# Can tetras be kept with Malawi cichlids?



## henryh (Jun 9, 2008)

Hi guys:

Recently I've seen a few cichlid tanks that also had tetras as tankmates. They seemed to get along OK. I was just wondering if this is OK or not recommended. I think the ones I've seen are the larger tetras such as Congo or Silver Dollars. Thanks.


----------



## gaqua (Apr 11, 2008)

Depends on the Tetra. Silver Dollars work well as a dither fish.

But Cardinal or Neon Tetras are basically snacks for larger Malawi cichlids.
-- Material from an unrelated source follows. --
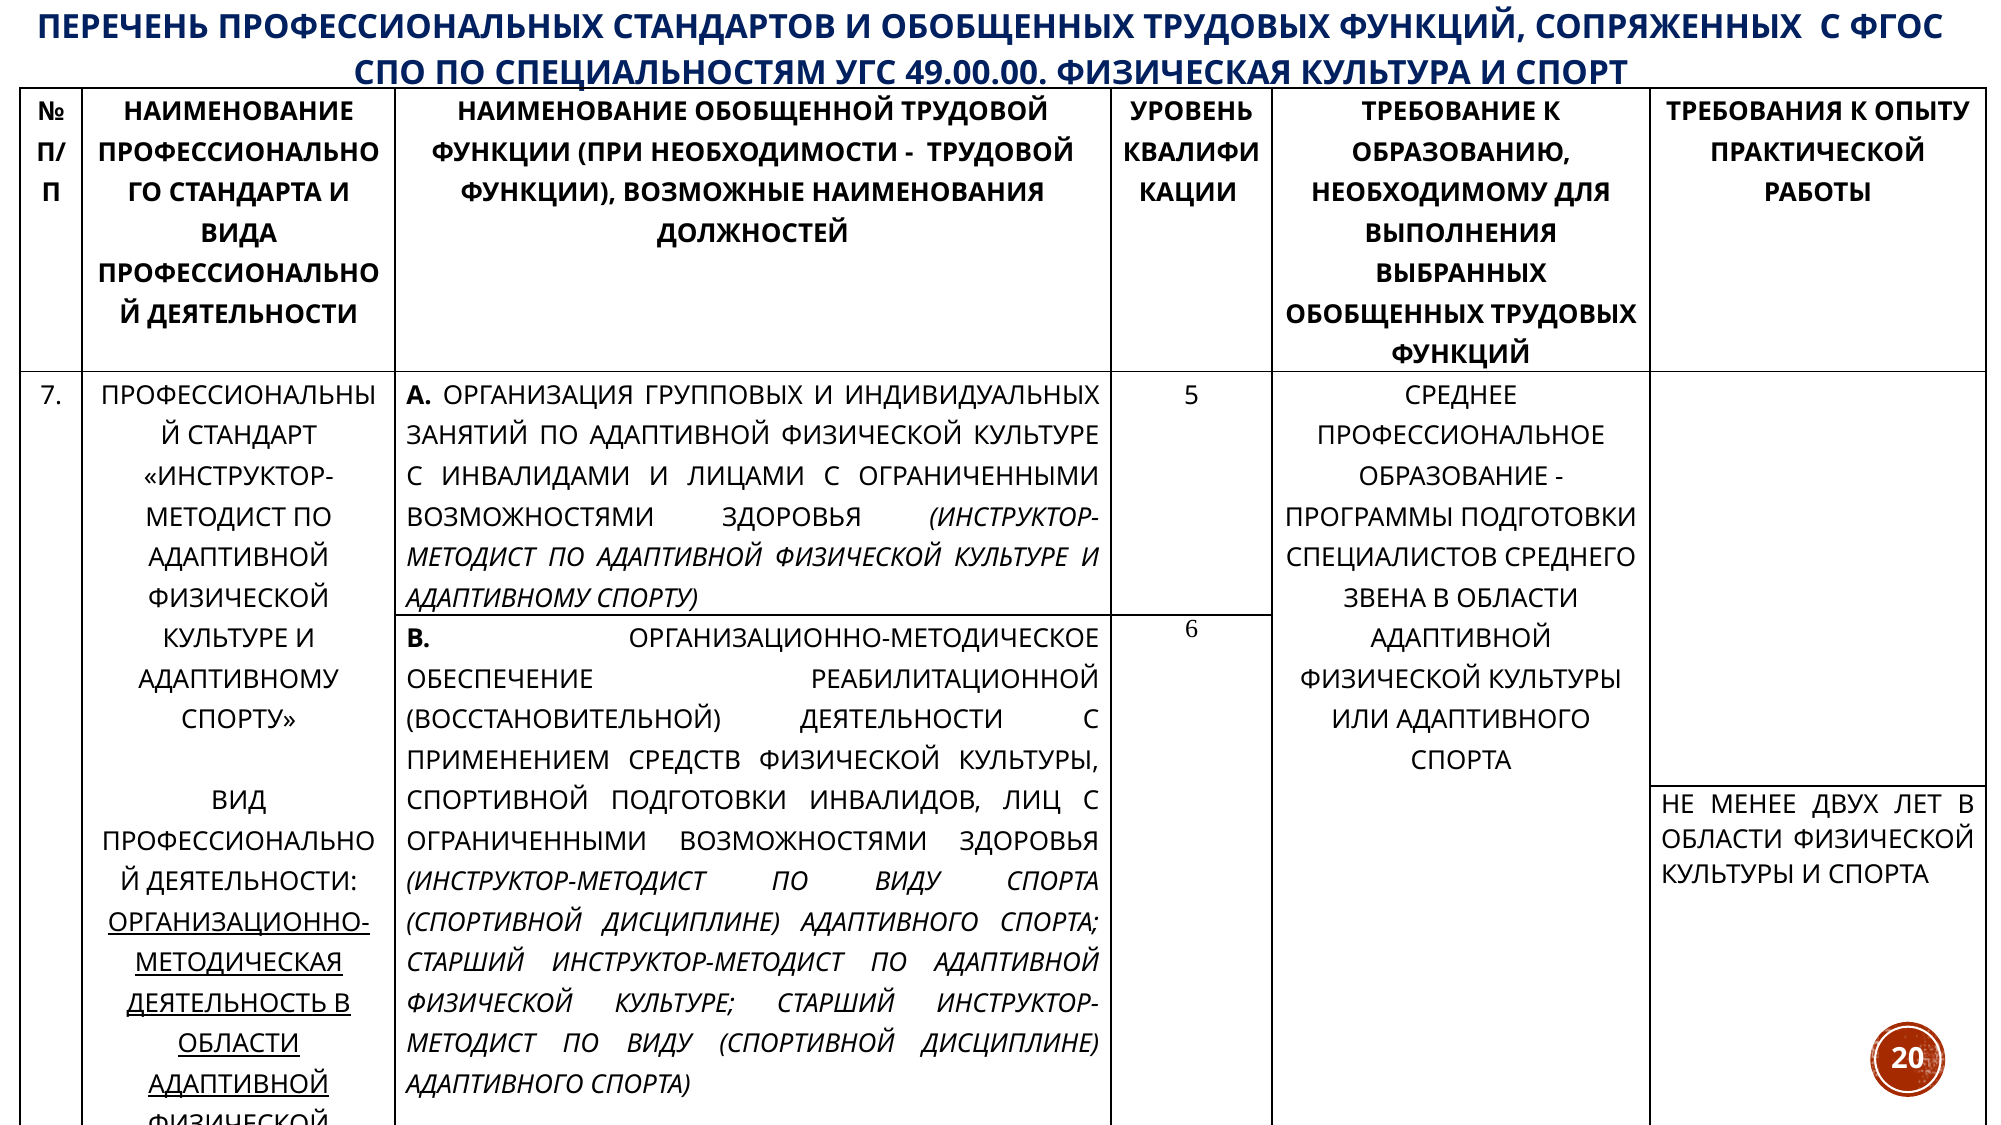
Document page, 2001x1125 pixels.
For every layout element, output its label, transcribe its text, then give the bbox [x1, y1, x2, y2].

I had a friend who had a beautiful planted tank with a school of 24 Neon Tetras. It had won awards and everything at a local planted tank group. Another friend had a tank break and had to hand off his fish, so the guy with the planted tank offered to take in a couple of fish. Namely an 8" long Venustus and a couple of Blue Ahlis.

Within a week the plants were torn up and all the Tetras were mysteriously missing.


----------



## riggs (Sep 21, 2005)

With a Venustus I'm surprised it took that long LOL


----------



## rainmoose (Aug 5, 2008)

gaqua said:


> Silver Dollars work well as a dither fish.


I am in the process of setting up a 48.5G African Cichlid tank, Lake Malawi, Mbuna fish. I love Silver Dollars and didn't think i could put them in because of the diffent ph levels. My tank will be 7.5-8.0 ph (still cycling it). i though Silver Dollars needed a lower ph?

also, what is a dither fish?


----------



## henryh (Jun 9, 2008)

Thanks for the tip on dither fish. Just google it and you get all kind of good information on it. Interesting read. I have a 55 and 75 gallon tank stocked with Malawi cichlids so I may give this dither fish concept a try.


----------



## james1983 (Dec 23, 2007)

if you do try it go with some of the bigger tetra, like congos. i had a school of large serpea tetras in my peacock tank and they were ate in a few days. alot of people use rainbows and gaint danios as dithers in african tanks and they seem to work really good.


----------



## chapman76 (Jun 30, 2004)

To me, you really don't need dither or other fish for Malawi tanks. Juvies will hide more than adults, but that's natural. As they get older, they're out more.

Now, in some of the Tang tanks, dithers are helpful.


----------



## DJRansome (Oct 29, 2005)

Agree you don't need dithers. I did have some Buenos Aires Tetras in my mbuna tank for a while that were left over from cycling. They lasted about a year but got nipped and harrassed a lot.


----------



## xalow (May 10, 2007)

I wouldn't recommend using silver dollars as dithers if dithers are insisted upon, they can get up to 8".


----------